* **Ausgewählter Text**
·····

Der Sonnenuntergang bescherte uns noch eine linke Nebensonne (im Grenzbereich zur "Übernebensonne", siehe Meteoros Nr. 3/2011, S.76) sowie eine obere Lichtsäule in horizontnahem Cirrus. Die Sonnenscheibe erschien vor Erreichen des Horizonts in der Vertikalen ziemlich stark abgeplattet, danach jedoch direkt am Horizont "breitgeflossen". Dadurch war auch der exakte Zeitpunkt ihres vollständigen Verschwindens schwer feststellbar, da sich ein heller Streifen dicht am Horizont noch einige Sekunden länger als gewöhnlich hielt. Dies erinnerte ein wenig an den Nowaja-Semlja-Effekt, dort wird jedoch ein streifenförmiges Stück Sonne durch anomale Refraktion bis zu einigen Grad höhergehoben. Abgetrennte Segmente oder deutliche Grünfärbungen gab es leider nicht. Claudia konnte aber noch durch das Fernglas ein durch Luftspiegelungen verzerrtes Abbild des Großen Arber erhaschen, welches leider schnell wieder durch einen Wolkenstreifen am Horizont verdeckt wurde.
Nebelmeer am Fichtelberg
Nebelmeer am Fichtelberg (Foto: Claudia Hinz)
Parallele Schattenstrahlen
Parallele Schattenstrahlen in einem Wald am Hang des Kleinen Fichtelberges (Foto: Andreas Möller)
Der Fichtelberg mit Erdschatten
Der Fichtelberg mit Erdschatten (Foto: Elmar Schmidt)
Sonnenuntergang am Fichtelberg
"Breitgeflossene" untergehende Sonne (Foto: Alexander Haußmann)
Im Anschluss an diesen Außentermin ging es wieder mit der Theorie weiter: Alexander gab in einem zweiten Vortrag anlässlich des Halophänomens von Miesbach (01.11.2014, beobachtet von Thomas Klein) eine Übersicht über die Systematik der 22°- und 46°-Lowitzbögen und mögliche Namensgebungsvarianten. Darauf folgte zum Ausgleich ein Beitrag aus der Hochgebirgspraxis: Claudia zeigte ihre schönsten Aufnahmen von der Zugspitze. Nach einem (im Vergleich zum üppigen Mittagbrot etwas kleinerem) Abendessen im Gasthaus demonstrierte uns Micha seinen neuen "Halomator 3". Dieser Aufbau ermöglicht es, ein Plexiglas-Eiskristallmodell in allen drei Raumachsen ausschließlich mit Elektromotoren zu drehen. Damit ist nun auch ohne Pressluftversorgung eine experimentelle Simulation des 22°-Rings möglich. Überraschenderweise erfordert gerade diese vermeintlich einfachste Haloart den größten Aufwand, wenn sie an einem einzelnen Kristallmodell nachgestellt werden soll. Als Zugabe führte uns Micha noch die parryförmigen und Lateralbögen ("plate arcs") an einem in Plättchenlage, d.h. einachsig, rotierendem Pyramidalkristallmodell mit allen 20 Flächen und dem Neigungswinkel von Eis vor.

·····

* **Vorliegende Einträge**
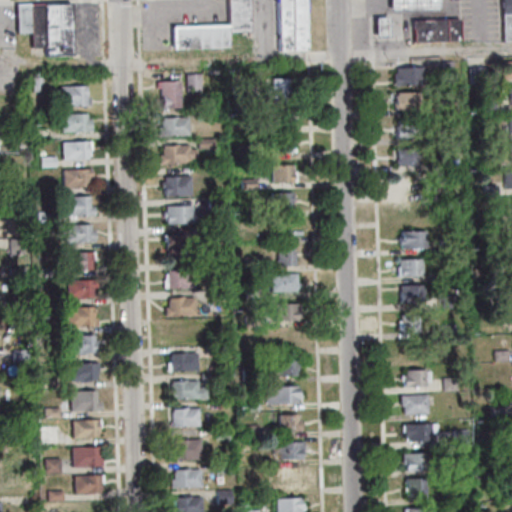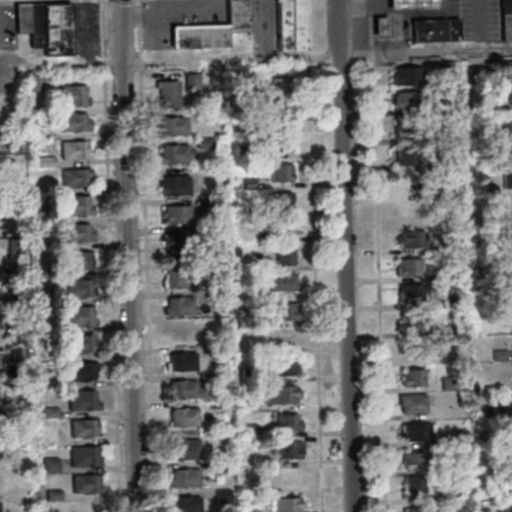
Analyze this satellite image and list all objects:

·····

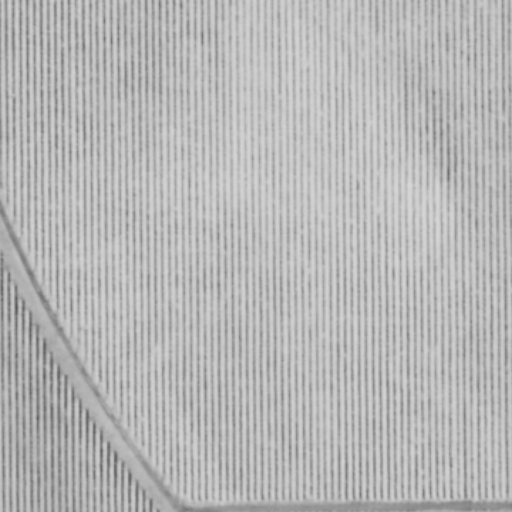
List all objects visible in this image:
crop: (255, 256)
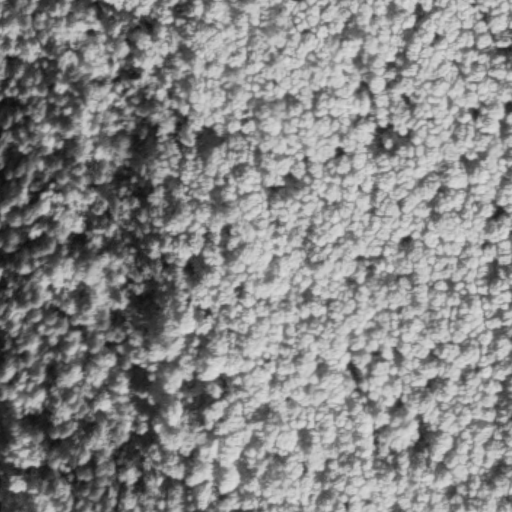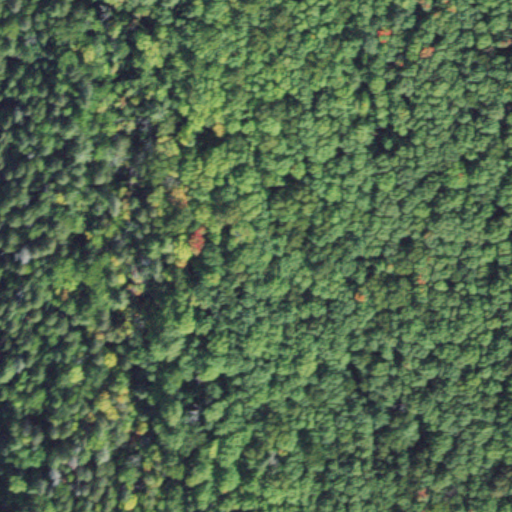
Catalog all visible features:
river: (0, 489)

·····

* **Zu erledigende Aufgaben**
(a) Was konnte Claudia laut dem Bericht vom Fichtelberg beim Sonnenuntergang durch das Fernglas sehen?
(b) Warum war der genaue Zeitpunkt, zu dem die Sonne vollständig verschwand, schwer festzustellen? Erkläre es anhand des Berichts vom Fichtelberg.
(c) Schreibe den Bericht vom Fichtelberg im selben Ton über seinen letzten Satz hinaus weiter.

* **Antworten je Aufgabe**
(a) Ein durch Luftspiegelungen verzerrtes Abbild des Großen Arber.

(b) Die Sonnenscheibe war direkt am Horizont „breitgeflossen“. Dadurch hielt sich dicht am Horizont ein heller Streifen noch einige Sekunden länger als gewöhnlich.

(c)
Während der Präsentation
Während der Präsentation (Foto: Michael Großmann)
Halomator
Der Halomator erzeugt Pyramidal-Halos (Foto: Andreas Möller)
Regenbogen in Öltröpfchen
Der Öltröpfchen-Regenbogen. Ein Experiment von Alexander Haußmann (Foto: Kevin Förster)
Die Reihe der Innenexperimente setze Alexander mit der Präsentation eines "Öltropfenregenbogens" fort. Dabei werden in einem würfelförmigen Gefäß, welches mit einem Wasser-Ethanol-Gemisch gefüllt ist, viele kleine Ölkügelchen zum Schweben gebracht. Aus dem relativen Brechungsindex der schwebenden Öltröpfchen von 1,08 resultiert ein Hauptregenbogen bei ca. 90° Ablenkwinkel. Der qualitative Unterschied zu den Halomator- und Spektrodromversuchen liegt dabei darin, dass hier viele statt nur eines einzigen Streukörpers (Eiskristall bzw. Kristallmodell, Wasser- bzw. Öltropfen, Wasserstrahl, Glaskugeln o.ä.) am Entstehen des Effekts beteiligt sind. Daher benötigt der Öltropfenbogen genau wie ein natürlicher Regenbogen oder Halo eine abbildende Optik (Auge, Kamera) um sichtbar zu sein und projiziert nicht "von selbst" ein Bild auf eine Wand. Gegenüber den Glasperlenbögen, bei denen die Streukörper zweidimensional verteilt sind, kann beim Öltropfenregenbogen eine echte dreidimensionale Verteilung nachgebildet werden.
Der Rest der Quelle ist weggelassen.